_TASK OBJECTIVE_.
Identify each line of the rows below that contains the word "from" and copy every such line in full. Case counts.

· · · · ·

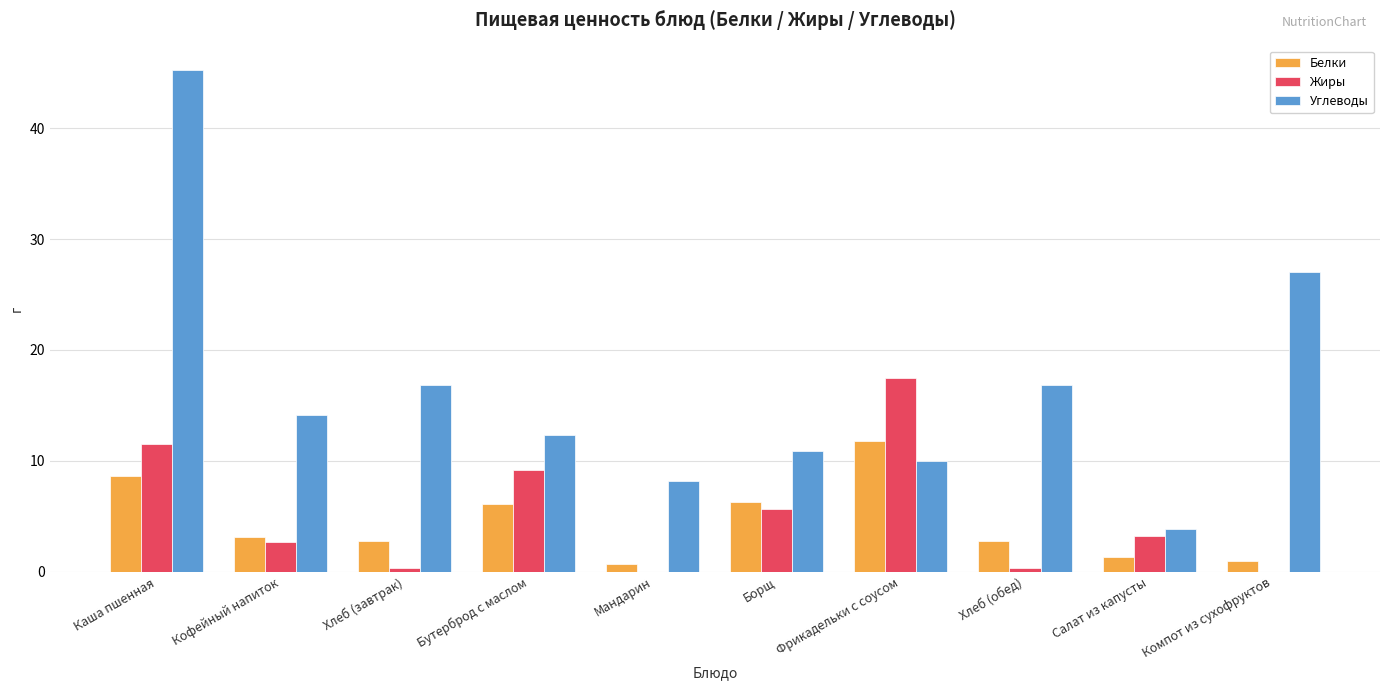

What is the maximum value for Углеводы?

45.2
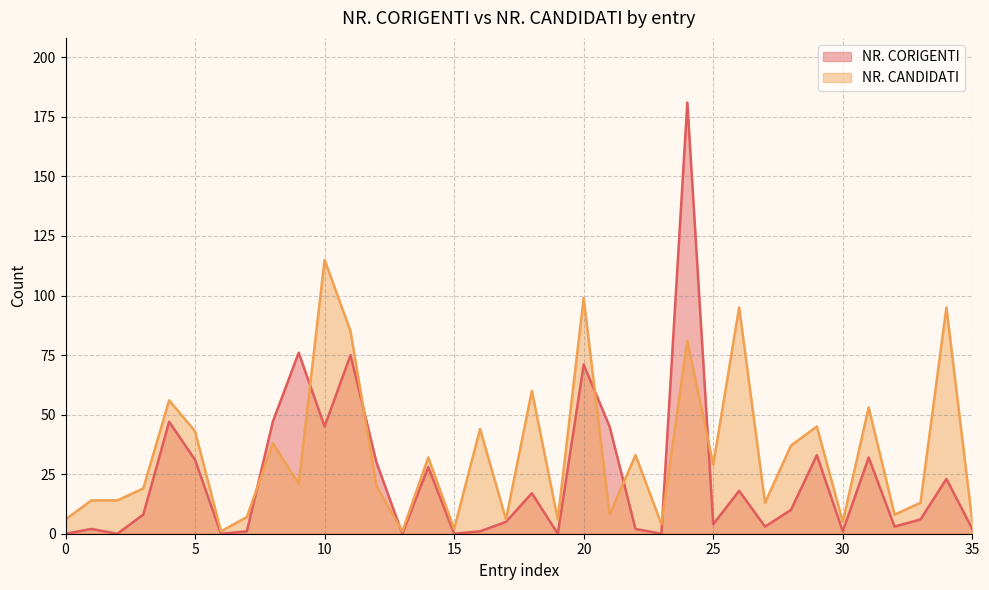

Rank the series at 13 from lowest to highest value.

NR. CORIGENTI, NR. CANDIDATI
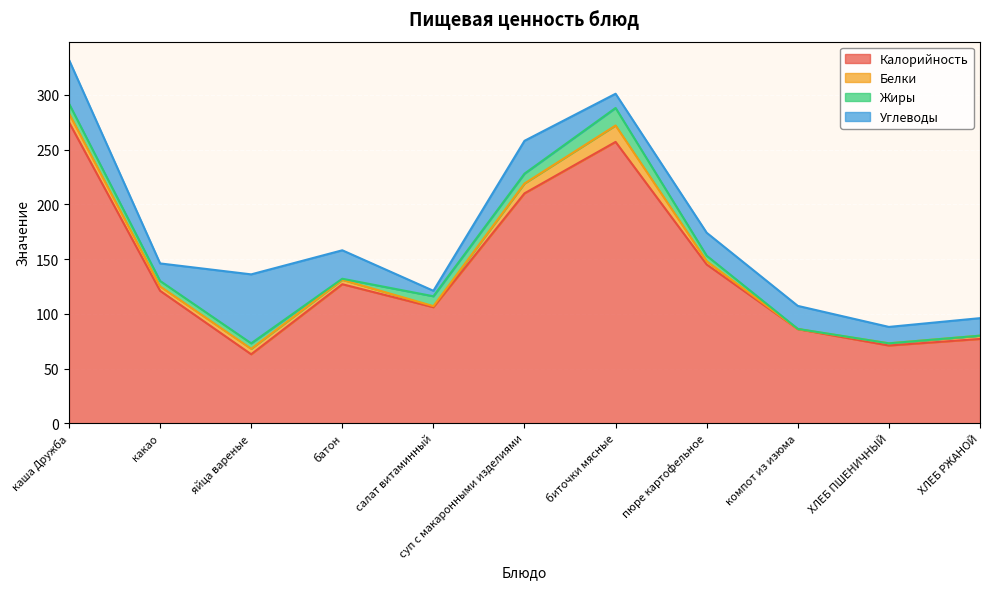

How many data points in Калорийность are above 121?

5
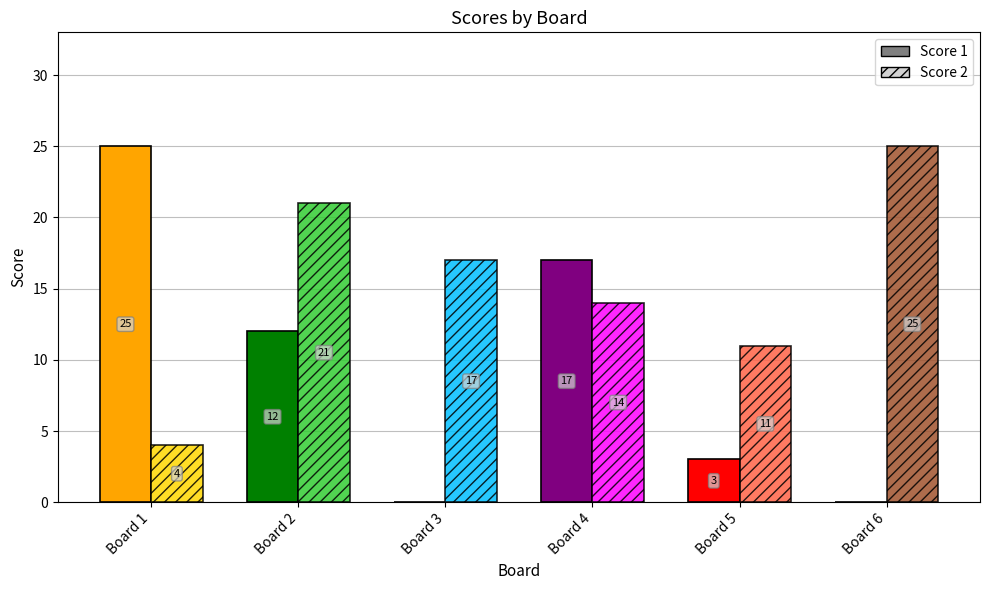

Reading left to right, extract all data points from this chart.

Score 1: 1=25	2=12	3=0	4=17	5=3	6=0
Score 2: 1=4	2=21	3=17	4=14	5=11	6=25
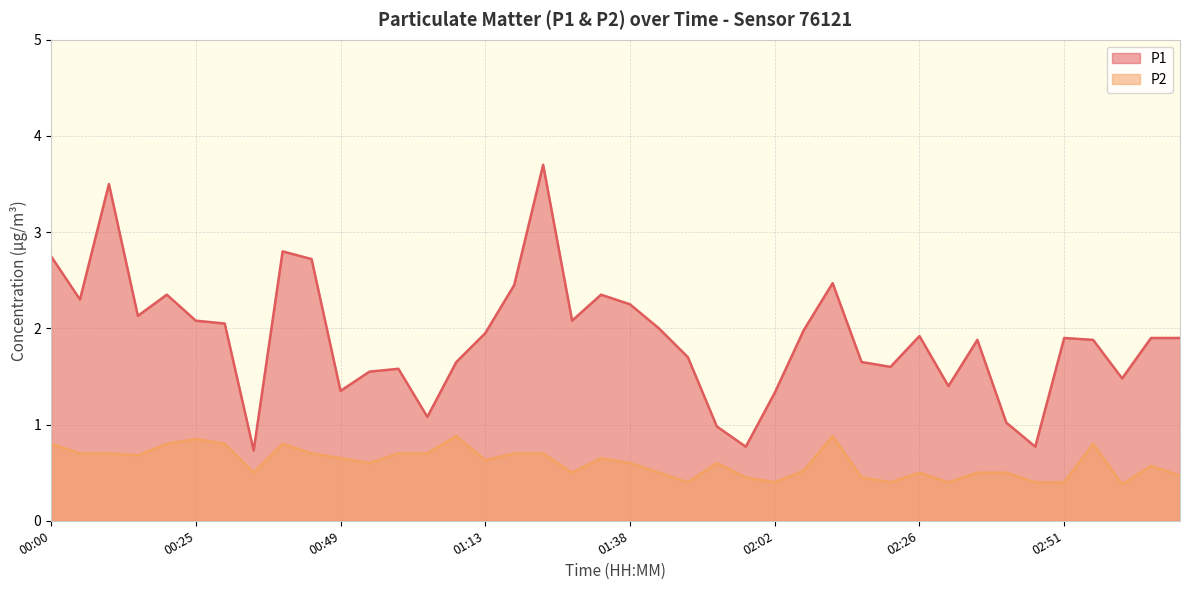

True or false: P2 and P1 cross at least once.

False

· · · · ·

_YOUR RESPONSE_.
Rank the series at 13 from lowest to highest value.
Reading left to right, extract all data points from this chart.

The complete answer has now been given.